[Recorded data]
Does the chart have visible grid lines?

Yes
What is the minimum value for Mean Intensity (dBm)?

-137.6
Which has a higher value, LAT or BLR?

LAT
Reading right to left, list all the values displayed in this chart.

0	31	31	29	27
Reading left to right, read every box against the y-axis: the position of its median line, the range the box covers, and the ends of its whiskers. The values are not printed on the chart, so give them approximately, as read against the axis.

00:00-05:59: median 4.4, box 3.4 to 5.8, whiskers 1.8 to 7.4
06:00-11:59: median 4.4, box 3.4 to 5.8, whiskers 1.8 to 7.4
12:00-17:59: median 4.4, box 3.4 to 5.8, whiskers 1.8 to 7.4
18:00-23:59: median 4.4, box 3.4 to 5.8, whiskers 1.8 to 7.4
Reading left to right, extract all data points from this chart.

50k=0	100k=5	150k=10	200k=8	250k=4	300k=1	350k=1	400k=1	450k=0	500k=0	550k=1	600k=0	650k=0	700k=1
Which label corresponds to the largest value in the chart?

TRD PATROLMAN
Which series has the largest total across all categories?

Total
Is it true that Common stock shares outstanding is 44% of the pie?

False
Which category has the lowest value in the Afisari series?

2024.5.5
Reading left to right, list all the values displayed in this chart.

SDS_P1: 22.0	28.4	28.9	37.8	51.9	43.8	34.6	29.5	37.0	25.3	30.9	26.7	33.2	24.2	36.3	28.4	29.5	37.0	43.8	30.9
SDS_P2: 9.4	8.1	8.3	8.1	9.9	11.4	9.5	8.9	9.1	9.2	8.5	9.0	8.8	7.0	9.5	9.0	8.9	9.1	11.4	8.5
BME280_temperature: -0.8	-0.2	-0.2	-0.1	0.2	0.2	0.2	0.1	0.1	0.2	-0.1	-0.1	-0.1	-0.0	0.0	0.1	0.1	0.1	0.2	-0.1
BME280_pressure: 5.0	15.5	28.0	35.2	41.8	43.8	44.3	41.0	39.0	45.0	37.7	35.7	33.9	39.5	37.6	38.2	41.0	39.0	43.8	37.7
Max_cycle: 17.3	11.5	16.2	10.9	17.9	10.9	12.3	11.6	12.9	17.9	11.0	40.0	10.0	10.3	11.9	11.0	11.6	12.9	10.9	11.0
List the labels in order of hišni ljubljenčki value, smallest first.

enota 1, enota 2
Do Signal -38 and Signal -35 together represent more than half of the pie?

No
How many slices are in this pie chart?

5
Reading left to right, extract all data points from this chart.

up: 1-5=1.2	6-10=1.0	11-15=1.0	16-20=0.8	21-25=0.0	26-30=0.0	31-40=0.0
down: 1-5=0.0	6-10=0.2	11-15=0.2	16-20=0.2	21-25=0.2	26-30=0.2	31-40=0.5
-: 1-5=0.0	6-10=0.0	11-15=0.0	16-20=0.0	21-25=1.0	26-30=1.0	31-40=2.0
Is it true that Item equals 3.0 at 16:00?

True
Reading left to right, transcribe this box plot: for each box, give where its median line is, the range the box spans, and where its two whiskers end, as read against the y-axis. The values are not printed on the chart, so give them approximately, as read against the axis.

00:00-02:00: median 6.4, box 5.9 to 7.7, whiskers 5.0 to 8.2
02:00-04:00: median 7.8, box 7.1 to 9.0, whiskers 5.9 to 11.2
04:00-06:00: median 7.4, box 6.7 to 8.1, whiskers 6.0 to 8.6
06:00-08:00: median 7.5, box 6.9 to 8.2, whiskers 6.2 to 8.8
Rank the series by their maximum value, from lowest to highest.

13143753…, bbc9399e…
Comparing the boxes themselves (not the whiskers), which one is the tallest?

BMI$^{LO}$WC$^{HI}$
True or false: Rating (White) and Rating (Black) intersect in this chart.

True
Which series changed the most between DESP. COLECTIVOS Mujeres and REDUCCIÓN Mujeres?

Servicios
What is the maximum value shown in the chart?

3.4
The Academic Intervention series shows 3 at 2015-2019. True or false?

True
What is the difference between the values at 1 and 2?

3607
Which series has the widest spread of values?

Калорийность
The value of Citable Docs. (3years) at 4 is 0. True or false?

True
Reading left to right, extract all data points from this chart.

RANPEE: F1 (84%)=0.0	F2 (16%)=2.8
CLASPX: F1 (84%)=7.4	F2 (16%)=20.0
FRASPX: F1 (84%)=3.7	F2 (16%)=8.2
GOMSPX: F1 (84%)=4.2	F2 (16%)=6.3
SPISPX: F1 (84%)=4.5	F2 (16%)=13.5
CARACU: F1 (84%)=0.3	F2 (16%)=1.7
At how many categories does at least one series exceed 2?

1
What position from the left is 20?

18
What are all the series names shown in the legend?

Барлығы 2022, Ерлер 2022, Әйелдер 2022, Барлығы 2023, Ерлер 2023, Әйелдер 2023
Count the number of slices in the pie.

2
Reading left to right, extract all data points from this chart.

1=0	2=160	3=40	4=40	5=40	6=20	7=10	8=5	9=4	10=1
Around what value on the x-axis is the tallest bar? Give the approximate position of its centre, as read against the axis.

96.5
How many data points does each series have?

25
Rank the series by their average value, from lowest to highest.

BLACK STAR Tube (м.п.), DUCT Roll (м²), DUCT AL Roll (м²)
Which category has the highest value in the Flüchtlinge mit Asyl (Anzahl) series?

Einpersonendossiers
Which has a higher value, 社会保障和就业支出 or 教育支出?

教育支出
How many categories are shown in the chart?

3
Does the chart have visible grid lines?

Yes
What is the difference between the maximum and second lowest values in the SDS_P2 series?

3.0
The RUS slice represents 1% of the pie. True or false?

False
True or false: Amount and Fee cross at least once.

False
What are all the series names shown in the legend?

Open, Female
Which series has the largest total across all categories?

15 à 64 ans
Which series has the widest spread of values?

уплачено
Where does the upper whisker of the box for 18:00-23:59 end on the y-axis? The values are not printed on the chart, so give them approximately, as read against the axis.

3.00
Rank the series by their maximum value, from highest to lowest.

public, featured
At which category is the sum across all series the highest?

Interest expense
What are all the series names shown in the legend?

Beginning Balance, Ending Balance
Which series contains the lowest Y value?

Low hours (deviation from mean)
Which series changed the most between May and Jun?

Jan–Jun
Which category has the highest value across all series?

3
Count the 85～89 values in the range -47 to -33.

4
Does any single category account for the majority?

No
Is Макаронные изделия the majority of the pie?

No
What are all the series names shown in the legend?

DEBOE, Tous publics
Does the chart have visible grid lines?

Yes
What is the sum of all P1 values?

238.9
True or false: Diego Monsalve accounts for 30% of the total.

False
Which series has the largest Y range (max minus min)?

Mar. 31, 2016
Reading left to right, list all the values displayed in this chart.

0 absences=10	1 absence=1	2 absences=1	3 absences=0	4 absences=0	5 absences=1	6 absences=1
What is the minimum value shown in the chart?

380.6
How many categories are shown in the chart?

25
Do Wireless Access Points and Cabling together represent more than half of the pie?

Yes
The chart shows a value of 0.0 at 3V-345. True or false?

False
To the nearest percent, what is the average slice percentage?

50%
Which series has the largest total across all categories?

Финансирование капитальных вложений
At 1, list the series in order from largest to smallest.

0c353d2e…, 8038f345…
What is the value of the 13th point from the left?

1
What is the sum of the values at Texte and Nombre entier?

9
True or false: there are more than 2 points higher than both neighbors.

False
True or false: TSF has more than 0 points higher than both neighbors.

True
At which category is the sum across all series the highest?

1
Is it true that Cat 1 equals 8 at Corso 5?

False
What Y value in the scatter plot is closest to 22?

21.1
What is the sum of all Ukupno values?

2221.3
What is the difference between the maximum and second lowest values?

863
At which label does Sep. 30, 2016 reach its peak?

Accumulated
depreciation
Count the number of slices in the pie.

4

EXERCISE DIRECTIONS
Output the items verbatim, from their first line through the line that contains "Reading left to right, read", both lines included.

RESPONSE BELOW
Does the chart have visible grid lines?

Yes
What is the minimum value for Mean Intensity (dBm)?

-137.6
Which has a higher value, LAT or BLR?

LAT
Reading right to left, list all the values displayed in this chart.

0	31	31	29	27
Reading left to right, read every box against the y-axis: the position of its median line, the range the box covers, and the ends of its whiskers. The values are not printed on the chart, so give them approximately, as read against the axis.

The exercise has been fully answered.